→ Work item
Edit the Sandy Hook Bay text below by writing out everything from "Only 400 years" down to "Sandy Hook Bay." with "estuaries" changed to "wetlands".
:: Passage for review ::
DISCOVER                               ENGAGE                                SUSTAIN


Undoubtedly we live in ever more complex times. This is both a distraction and a benefit. The increased complexity allows longer life spans, better communication, improved education, and generally more interesting lifestyles for all, but also results in more distractions, confusions and noise. The Sandy Hook Bay National Marine Sanctuary is a novel concept, not unlike the novelty associated with the designation of National Parks over 100 years ago and therefore will take time and effort to understand.

Regardless of complexity, it is often helpful to attempt to explain a concept in its most basic form. This is an attempt to provide such a condensed concept description for the Sandy Hook Bay NMS:

Only 400 years ago, eastern Monmouth County was inhabited by Native Americans and at that time they had lived there for thousands of years. As near as can be figured, they achieved a rough balance, where the influence of their farming, fishing, and hunting resulted in a rough environmental balance in the rivers, the estuaries, and Sandy Hook Bay.

In 1664 the first colonists arrived in Eastern Monmouth County and took advantage of the natural resources on land and in the water. Only 350 years of western influence resulted in a rich and complex culture, but after WWII the eastern Monmouth County natural resources had been pretty much worn out. In the latter half of the 20th century there were major efforts that resulted in significant advances in the restoration of the environment both on land and on the water. While the land continued to be developed, the development was balanced in a complex interaction between continued sub-urbanization and green space preservation. At present, it can be reasonably argued that development of the land in eastern Monmouth County is pretty much complete. To live in a place where green field development opportunities are limited is a new status quo that is only recently starting to occur in limited sections of the United States, and is particularly evident in eastern Monmouth County. With development stabilized, instead of thinking in terms of “more”, in eastern Monmouth County the population has to think in terms of “better”, “optimized” and “sustainable”. Today there are actually significant indications that, with careful planning, we can re-establish a natural environment that can approximate the natural environment 400 years ago, while still enjoying plentiful hunting, fishing, economic and recreational opportunities. Today our natural resources are more limited, but fortunately our other resources have massively increased and therefore lifestyle improvements do not have to occur at the expense of natural resources.
:::
:: Supplied entries ::
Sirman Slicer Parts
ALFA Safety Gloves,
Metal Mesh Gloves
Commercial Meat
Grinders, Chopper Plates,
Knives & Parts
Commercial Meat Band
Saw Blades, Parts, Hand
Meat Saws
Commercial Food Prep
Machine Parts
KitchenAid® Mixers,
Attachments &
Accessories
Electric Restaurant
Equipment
:::
→ Reply
Only 400 years ago, eastern Monmouth County was inhabited by Native Americans and at that time they had lived there for thousands of years. As near as can be figured, they achieved a rough balance, where the influence of their farming, fishing, and hunting resulted in a rough environmental balance in the rivers, the wetlands, and Sandy Hook Bay.